Recently, the SEC’s Division of Enforcement appears to have taken a particular interest in companies’ compliance with Regulation G and Item 10(e) of Regulation S-K, which govern the use of non-GAAP financial measures. Typically, the SEC has addressed any alleged non-compliance with these rules through comment letters issued by the Division of Corporation Finance. However, in recent weeks, multiple companies have reported receiving correspondence from the Division of Enforcement, alleging violations based upon earnings releases containing non-GAAP financial measures in headlines and summary bullet points without there being an equal or greater prominence presentation of the most directly comparable GAAP financial measures.
Item 10(e) of Regulation S-K, adopted in 2002, requires that companies presenting a non-GAAP financial measure in either (1) an SEC filing or (2) an earnings release furnished to the SEC must include a presentation, “with equal or greater prominence,” of the most directly comparable financial measure presented in accordance with GAAP. Until recently, the SEC’s Compliance and Disclosure Interpretations, or CDIs, regarding non-GAAP financial measures did not specifically address what disclosure would, or would not, comply with the prominence requirement.

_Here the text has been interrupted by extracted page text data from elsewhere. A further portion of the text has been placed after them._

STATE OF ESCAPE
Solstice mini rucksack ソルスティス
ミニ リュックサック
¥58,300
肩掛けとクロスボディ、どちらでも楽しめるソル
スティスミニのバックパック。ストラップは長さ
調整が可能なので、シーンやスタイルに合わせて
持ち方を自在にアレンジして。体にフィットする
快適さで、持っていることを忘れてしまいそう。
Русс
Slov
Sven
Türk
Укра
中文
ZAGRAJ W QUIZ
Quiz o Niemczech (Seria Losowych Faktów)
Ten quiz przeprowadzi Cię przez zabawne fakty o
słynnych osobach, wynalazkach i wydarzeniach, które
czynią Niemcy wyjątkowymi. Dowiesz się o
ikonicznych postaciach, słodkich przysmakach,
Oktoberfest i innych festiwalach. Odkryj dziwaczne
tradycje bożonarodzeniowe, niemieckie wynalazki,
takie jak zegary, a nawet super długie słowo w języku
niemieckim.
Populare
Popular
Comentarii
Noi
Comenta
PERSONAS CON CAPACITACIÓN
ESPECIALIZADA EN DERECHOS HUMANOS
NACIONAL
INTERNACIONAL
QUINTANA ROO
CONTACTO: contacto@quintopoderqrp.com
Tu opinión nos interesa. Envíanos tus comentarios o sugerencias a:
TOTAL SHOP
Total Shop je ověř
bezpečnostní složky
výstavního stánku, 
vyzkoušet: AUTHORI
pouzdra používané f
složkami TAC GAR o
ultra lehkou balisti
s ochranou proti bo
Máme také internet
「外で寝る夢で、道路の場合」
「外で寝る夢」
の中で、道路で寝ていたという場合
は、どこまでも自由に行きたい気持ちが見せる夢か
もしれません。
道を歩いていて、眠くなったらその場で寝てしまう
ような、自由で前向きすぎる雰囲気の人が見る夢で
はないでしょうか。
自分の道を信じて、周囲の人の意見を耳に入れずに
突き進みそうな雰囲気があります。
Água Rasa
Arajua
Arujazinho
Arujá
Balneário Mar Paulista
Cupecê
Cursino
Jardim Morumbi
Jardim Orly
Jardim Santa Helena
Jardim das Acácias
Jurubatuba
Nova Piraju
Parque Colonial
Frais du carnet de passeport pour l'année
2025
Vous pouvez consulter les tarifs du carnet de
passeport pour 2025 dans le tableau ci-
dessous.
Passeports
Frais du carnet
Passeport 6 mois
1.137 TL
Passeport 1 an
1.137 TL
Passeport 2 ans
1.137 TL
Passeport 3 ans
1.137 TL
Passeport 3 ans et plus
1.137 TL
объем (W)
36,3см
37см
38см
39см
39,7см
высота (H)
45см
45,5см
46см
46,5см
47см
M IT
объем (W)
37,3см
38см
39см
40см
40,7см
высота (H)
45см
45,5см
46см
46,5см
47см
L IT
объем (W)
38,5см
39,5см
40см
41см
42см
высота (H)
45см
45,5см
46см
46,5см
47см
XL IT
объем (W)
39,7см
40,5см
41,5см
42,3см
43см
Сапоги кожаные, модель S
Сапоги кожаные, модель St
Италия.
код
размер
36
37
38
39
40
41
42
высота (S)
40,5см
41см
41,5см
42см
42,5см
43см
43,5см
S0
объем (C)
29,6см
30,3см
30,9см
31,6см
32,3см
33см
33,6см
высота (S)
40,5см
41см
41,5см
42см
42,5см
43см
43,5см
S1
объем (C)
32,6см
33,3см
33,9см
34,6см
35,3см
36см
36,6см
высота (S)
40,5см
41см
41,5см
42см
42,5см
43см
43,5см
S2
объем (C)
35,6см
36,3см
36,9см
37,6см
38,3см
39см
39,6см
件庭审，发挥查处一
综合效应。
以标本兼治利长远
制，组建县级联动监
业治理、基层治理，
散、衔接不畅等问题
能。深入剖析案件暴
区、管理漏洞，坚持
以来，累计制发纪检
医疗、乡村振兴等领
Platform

However, in May 2016, the SEC updated its guidance to include a non-exclusive list of examples of non-GAAP disclosure that the SEC’s staff would consider to be in violation of the prominence rule. Among the examples provided: omitting comparable GAAP measures from an earnings release headline or caption that includes non-GAAP measures (see Question 102.10, available at https://www.sec.gov/divisions/corpfin/guidance/nongaapinterp.htm).
Given the SEC’s focus, all companies should carefully review their use of non-GAAP financial measures in their filings and earnings releases and ensure that their use conforms to the SEC’s rules and most recent guidance.